┌─ Exercise passage

Hi,
I get wrong reading in the realtime graphs of OpenWRT. The OpenWRT reading is wrong by nearly 100 mbps at 200 mbps thoughput and 400 mbps at 1 gbps throughput, so quite significant.
Does somebody else see this behaviour too?
What makes you think that OpenWRT matches the real throughput?
I mean everything disagrees with it. Windows, vnstat on OpenWRT itself and my Modem say 200+ mbps. Only the webinterface tells 130 Mibit/s and I'm aware that the Webinterface does sho Mibit/s but even then it doesn't line up even close.
What do you mean? It says right there "Peak: 316.29 Mibit/s" -- that is more than 132Mibit/s. I am just as confused as the other person, since those values look just like they're supposed to.
Ok so lets try again.
The raw connection speed is 224995Kbps. But you have to reduce PPPoE overhead.
Windows shows 214 Mbit/s
vnstat on OpenWRT shows 214 Mbit/s
only the OpenWRT webinterface shows a much lower value
It is about the Inbound value which shows strange values which don't line up. Average and peak are close enough to be right but the Inbound value is completly wrong.
You are paying way too much attention to the intermittent inbound-value. The spikiness of the graph and the value shown for the inbound speed is an aliasing artifact due to the interval the various values are sampled -- it's not wrong, OpenWRT just shows the very intermittent value whereas e.g. Windows averages things over a couple of samples.

└─
┌─ Data excerpts

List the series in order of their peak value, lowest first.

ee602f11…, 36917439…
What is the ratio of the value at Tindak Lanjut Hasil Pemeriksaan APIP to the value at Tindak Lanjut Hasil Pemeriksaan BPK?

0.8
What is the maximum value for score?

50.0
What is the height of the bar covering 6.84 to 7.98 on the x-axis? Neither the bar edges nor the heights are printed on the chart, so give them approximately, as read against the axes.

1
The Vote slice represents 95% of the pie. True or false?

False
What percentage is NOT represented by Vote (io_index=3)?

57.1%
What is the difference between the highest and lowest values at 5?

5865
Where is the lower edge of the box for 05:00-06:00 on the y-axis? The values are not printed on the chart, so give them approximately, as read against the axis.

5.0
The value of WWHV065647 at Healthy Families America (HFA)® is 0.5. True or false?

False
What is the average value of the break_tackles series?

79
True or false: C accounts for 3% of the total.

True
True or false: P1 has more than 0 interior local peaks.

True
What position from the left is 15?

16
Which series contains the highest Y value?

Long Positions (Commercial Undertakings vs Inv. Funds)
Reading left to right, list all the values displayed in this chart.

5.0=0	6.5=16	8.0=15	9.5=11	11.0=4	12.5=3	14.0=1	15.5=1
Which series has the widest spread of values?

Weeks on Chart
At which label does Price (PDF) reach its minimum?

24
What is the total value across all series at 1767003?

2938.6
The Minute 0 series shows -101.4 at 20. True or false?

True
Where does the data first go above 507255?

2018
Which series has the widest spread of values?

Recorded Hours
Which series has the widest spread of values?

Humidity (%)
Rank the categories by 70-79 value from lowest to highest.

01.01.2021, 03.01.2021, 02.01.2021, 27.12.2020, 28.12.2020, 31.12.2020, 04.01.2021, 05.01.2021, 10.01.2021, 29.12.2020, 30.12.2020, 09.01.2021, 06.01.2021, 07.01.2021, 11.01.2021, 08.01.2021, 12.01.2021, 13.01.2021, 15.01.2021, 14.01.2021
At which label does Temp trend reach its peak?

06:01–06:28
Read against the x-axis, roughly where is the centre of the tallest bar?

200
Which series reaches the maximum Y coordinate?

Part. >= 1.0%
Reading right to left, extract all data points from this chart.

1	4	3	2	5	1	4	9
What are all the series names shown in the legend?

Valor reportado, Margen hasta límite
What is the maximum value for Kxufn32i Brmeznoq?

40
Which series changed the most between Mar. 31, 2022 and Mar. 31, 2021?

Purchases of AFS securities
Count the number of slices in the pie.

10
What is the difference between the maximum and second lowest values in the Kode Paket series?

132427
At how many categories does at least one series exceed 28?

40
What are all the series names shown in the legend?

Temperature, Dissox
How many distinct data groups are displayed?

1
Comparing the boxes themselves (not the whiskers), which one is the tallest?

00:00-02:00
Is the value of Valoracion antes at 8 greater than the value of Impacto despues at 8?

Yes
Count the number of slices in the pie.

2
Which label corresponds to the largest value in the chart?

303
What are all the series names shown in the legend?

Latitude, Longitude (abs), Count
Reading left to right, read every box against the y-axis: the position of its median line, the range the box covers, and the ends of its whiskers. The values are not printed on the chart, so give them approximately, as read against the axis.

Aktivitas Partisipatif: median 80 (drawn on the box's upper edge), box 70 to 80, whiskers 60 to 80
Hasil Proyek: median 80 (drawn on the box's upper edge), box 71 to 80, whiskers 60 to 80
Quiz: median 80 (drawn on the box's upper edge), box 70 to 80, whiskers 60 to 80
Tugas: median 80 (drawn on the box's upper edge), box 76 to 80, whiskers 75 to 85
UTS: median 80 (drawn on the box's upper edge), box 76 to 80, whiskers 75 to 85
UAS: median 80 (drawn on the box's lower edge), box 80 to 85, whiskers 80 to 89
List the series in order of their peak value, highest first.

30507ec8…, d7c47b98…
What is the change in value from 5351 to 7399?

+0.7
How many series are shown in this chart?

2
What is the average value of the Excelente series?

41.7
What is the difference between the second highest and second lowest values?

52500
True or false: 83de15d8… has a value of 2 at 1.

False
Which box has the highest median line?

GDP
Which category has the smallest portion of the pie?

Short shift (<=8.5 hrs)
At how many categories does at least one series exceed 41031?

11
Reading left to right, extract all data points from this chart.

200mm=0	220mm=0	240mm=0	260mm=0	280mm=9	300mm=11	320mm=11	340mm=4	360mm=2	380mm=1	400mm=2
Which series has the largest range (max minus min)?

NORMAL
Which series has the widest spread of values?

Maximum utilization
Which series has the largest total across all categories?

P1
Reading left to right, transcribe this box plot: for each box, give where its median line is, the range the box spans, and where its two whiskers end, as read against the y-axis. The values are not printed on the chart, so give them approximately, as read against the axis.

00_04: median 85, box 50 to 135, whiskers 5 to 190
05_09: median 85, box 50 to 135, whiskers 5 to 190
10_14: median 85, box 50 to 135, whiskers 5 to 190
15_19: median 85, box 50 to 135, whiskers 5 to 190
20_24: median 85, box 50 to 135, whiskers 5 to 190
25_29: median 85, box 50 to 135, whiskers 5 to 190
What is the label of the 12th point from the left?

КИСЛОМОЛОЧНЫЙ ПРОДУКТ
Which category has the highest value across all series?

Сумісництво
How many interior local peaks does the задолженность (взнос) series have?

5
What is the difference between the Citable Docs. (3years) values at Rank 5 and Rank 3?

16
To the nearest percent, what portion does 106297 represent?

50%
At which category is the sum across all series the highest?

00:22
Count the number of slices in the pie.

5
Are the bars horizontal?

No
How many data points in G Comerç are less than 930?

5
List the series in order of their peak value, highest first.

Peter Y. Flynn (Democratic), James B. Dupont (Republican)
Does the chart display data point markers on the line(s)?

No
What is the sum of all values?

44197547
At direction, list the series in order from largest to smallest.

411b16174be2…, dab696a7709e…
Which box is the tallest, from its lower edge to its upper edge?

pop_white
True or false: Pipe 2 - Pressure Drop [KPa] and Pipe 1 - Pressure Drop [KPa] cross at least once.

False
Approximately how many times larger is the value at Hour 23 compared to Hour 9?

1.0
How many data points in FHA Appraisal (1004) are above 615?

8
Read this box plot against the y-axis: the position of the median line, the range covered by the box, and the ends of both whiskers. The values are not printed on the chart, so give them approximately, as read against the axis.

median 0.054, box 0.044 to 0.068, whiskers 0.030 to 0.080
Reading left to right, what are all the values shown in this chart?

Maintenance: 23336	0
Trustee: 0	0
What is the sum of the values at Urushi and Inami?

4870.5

└─

> _Required work_
a - In the thread about OpenWRT's realtime graphs, rewrite the part starting at "I mean everything" and ending at "lets try again.", replacing "Modem" with "router".
b - What raw connection speed is given in the thread about OpenWRT's realtime graphs?
c - Continue the thread about OpenWRT's realtime graphs after its final post.

> _Answers below_
a -
I mean everything disagrees with it. Windows, vnstat on OpenWRT itself and my router say 200+ mbps. Only the webinterface tells 130 Mibit/s and I'm aware that the Webinterface does sho Mibit/s but even then it doesn't line up even close.
What do you mean? It says right there "Peak: 316.29 Mibit/s" -- that is more than 132Mibit/s. I am just as confused as the other person, since those values look just like they're supposed to.
Ok so lets try again.

b - 224995Kbps

c -
Basically, this thread boils down to OP wanting the graph sampling more frequently and averaging a few samples in sequence and showing that as the inbound value.
I haven't looked at Luci's code, but I believe it uses the rather inefficient XHR-requests to retrieve the values. To update the values more frequently, it probably should be reworked to use Websockets instead, thereby lessening the load on both ends.
I'm not sure how that is relevant at all. There is a constant download with 214 mbit/s over minutes but the inbound value shows never over minutes there a value which is higher than 130 mbit/s. The math to make this work would have to be so bad screwed up that the total bits downloaded over x seconds are divided by the wrong x. So in this case the time over which got measured would not line up with the time divided by.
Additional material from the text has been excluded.